* Material provided:
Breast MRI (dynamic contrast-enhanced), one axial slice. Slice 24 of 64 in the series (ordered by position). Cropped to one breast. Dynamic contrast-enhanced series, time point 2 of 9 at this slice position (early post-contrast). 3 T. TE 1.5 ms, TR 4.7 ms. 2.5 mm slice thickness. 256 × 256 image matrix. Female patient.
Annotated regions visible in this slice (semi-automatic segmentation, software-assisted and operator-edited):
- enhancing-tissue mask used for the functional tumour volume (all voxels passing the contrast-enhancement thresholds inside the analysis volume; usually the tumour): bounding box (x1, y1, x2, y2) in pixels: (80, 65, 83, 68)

* To do:
Starting at the line that contains "Annotated regions visible" and ending at the last line of the data, repeat each line exactly; include nothing else.

* Solution below:
Annotated regions visible in this slice (semi-automatic segmentation, software-assisted and operator-edited):
- enhancing-tissue mask used for the functional tumour volume (all voxels passing the contrast-enhancement thresholds inside the analysis volume; usually the tumour): bounding box (x1, y1, x2, y2) in pixels: (80, 65, 83, 68)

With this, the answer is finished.